For better or worse, I doctored up my stout after transferring to secondary.

Boiled 1/2 gal water for sanitation, then steeped 1/2 lb black patent and 1/2 lb chocolate malt for 30 minutes. Black black BLACK it was. Once I added it to the secondary the stout turned nice and black. We'll see if it stays that way or what color head I get.
 
There are two types of roasted barley. A 300 srm barley and a 500 srm barley. Maybe you accidently used the lighter version.
 
It would have gotten much darker as it cleared. An extra 1/2 lb of black patent means you now have liquid charcoal.
 
Never judge the color of a beer until it is in your glass when everything is done...beer looks totally different when you are looking at it in a bucket or through the glass of a carboy. Plus it has a long journey of clearing and conditioning to go thorugh, and that will alter the color.
 
...

1/2 lb fresh roasted flaked oats

...

What was your roasting process for the oats? Did they come pre-roasted? That might be part of the "problem" (I put problem in quotes because the beer will change over time, and there might not be an actual problem.)

RDWHAHB.
 
Thanks all for the advice. Maybe I'll end up with charcoal from too much black malt, but I REALLY wanted a stout.

bsay said:
What was your roasting process for the oats?
I bought 'flaked oats' from the LHBS, and roasted them on a sheet pan in a 400F oven for an hour, stirring every 15 minutes. The came out nice and brown, with a nutty smell. Next time I'm not paying brewstore prices though, since I have probably 40 lbs of rolled oats around the house.

GuitarBob said:
There are two types of roasted barley. A 300 srm barley and a 500 srm barley. Maybe you accidently used the lighter version.

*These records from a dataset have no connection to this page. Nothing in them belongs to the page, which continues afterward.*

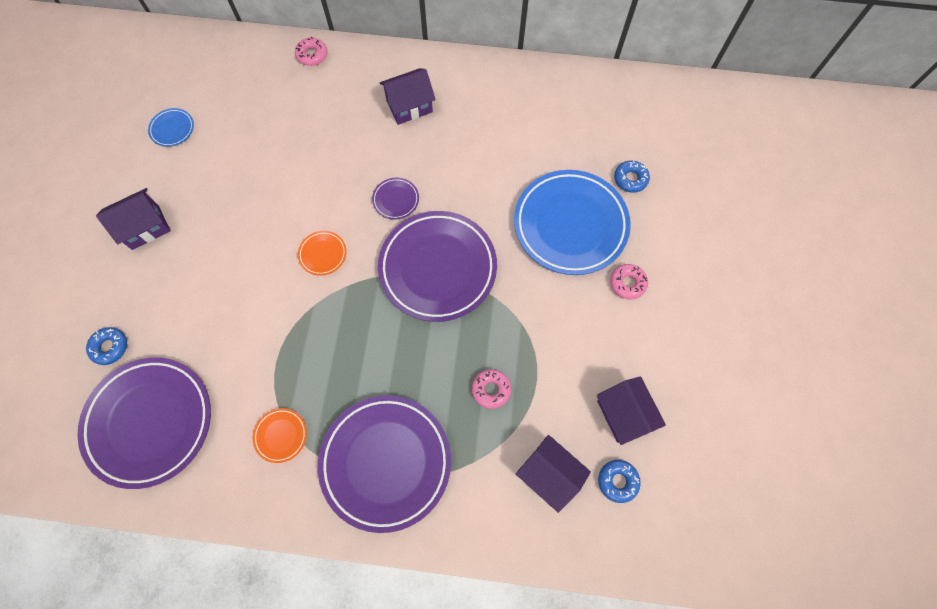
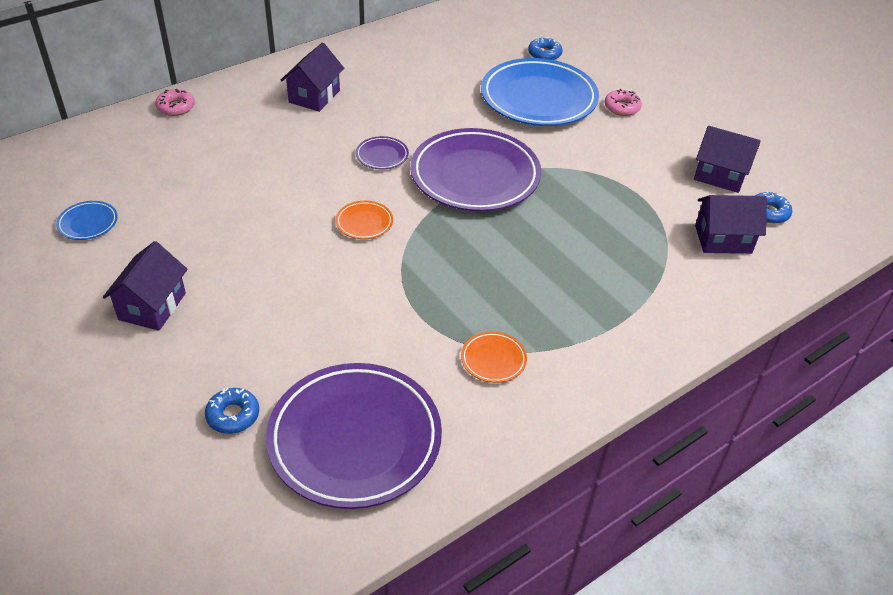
camera: 45 degrees left, 25 degrees down
purple plate [318,395,451,533] -> none
pink donut [472,369,511,409] -> none

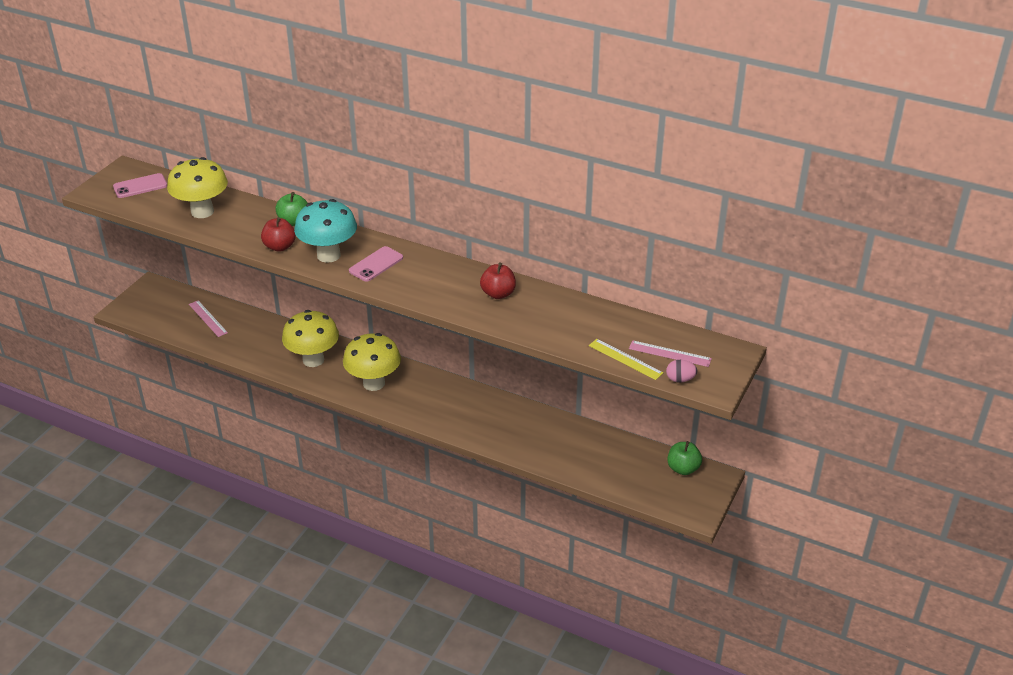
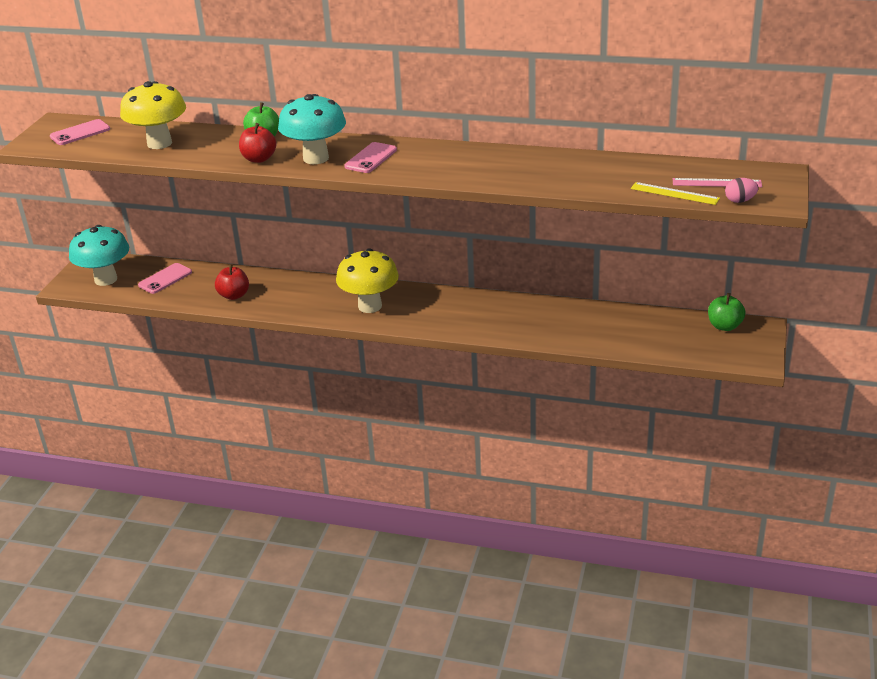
camera: 10 degrees left, 5 degrees down
pink ruler [189,300,228,337] -> pink phone [138,263,192,294]
yellow mushroom [282,310,339,367] -> none
red apple [480,263,516,299] -> red apple moved to [215,264,249,300]
none -> turquoise mushroom [69,225,129,286]

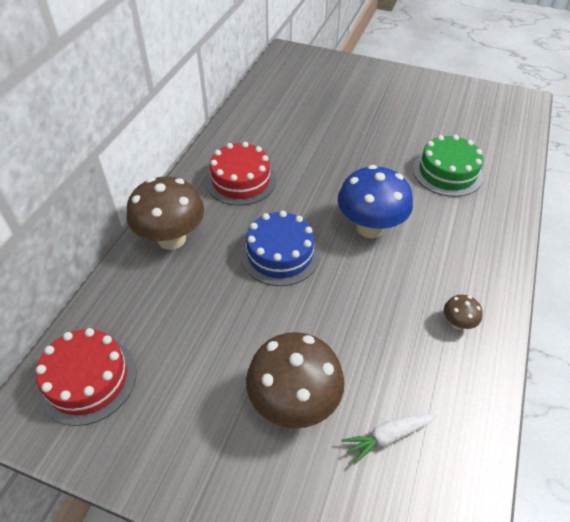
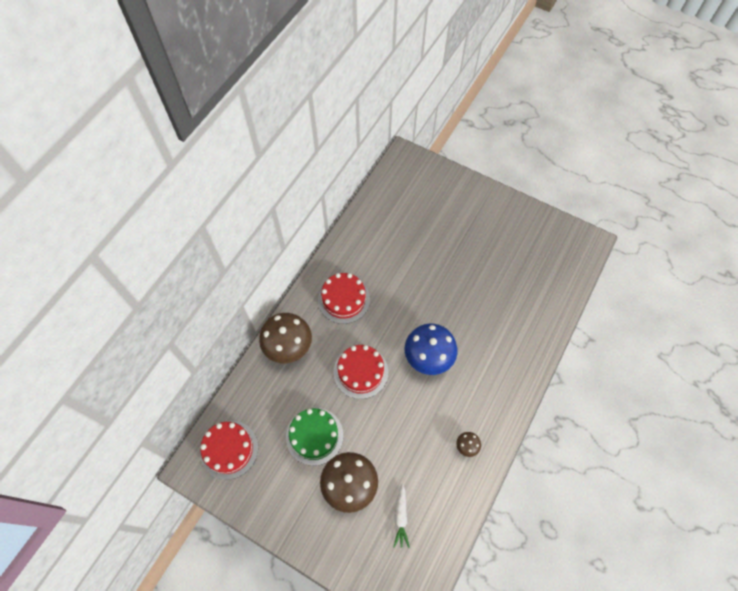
camera: 10 degrees right, 15 degrees up
blue cake [240,211,320,286] -> red cake [333,345,388,399]
white carrot [341,414,437,465] -> white carrot turned 75 degrees counterclockwise [394,484,410,548]
green cake [413,135,483,197] -> green cake moved to [286,408,343,466]

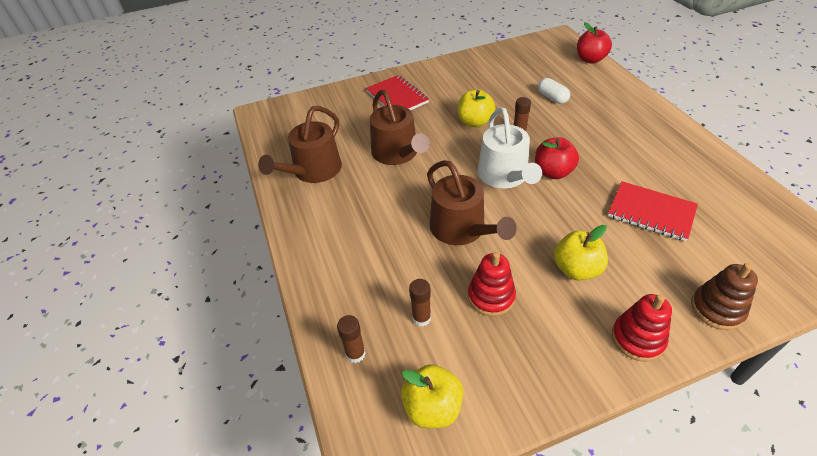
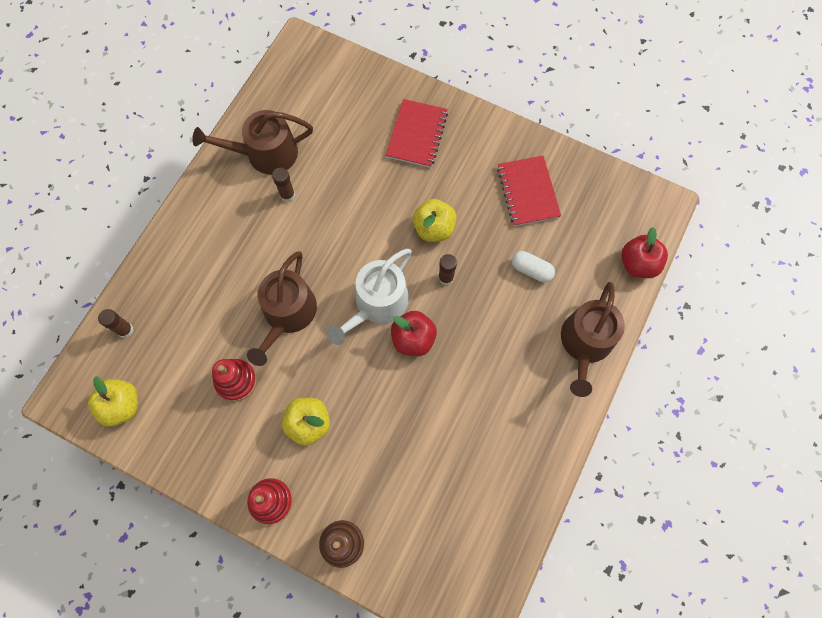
camera: 45 degrees right, 25 degrees up
brown watering can [370,90,430,165] -> brown watering can moved to [561,282,625,397]
brown glue stick [409,279,431,326] -> brown glue stick moved to [272,168,295,202]
white capsule [538,78,570,104] -> white capsule turned 75 degrees counterclockwise [512,251,555,282]
red notebook [608,181,698,241] -> red notebook moved to [497,156,561,226]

I have no idea which kind of roasted barley. Since I didn't want a full pound, the brew store owner just scooped a bit into the mill with the other grains from his hoppers in the back. I'll pay attention next time.

As for next time, I may just punch up the amount of roasted barley rather than do anything desperate like add to the secondary.
 
Thanks all for the advice. Maybe I'll end up with charcoal from too much black malt, but I REALLY wanted a stout.


I bought 'flaked oats' from the LHBS, and roasted them on a sheet pan in a 400F oven for an hour, stirring every 15 minutes. The came out nice and brown, with a nutty smell. Next time I'm not paying brewstore prices though, since I have probably 40 lbs of rolled oats around the house.



I have no idea which kind of roasted barley. Since I didn't want a full pound, the brew store owner just scooped a bit into the mill with the other grains from his hoppers in the back. I'll pay attention next time.

As for next time, I may just punch up the amount of roasted barley rather than do anything desperate like add to the secondary.

Careful with that, too much roasted barely won't taste very good. A 1/4 # is about the normal usage. Maybe do a darker Crystal instead of the 55L, like a 70 or 80. You can use a little bit of black patent also, but nowhere near as much as you did. Just the extra chocolate might have gotten you there.
 
Grain is full of nasties. You should have boiled after you steeped.

Or he could have pasteurized the grains with the water he had already boiled at a 170 degree steep if he didn't want to add the harshness that can come with boiling dark grains.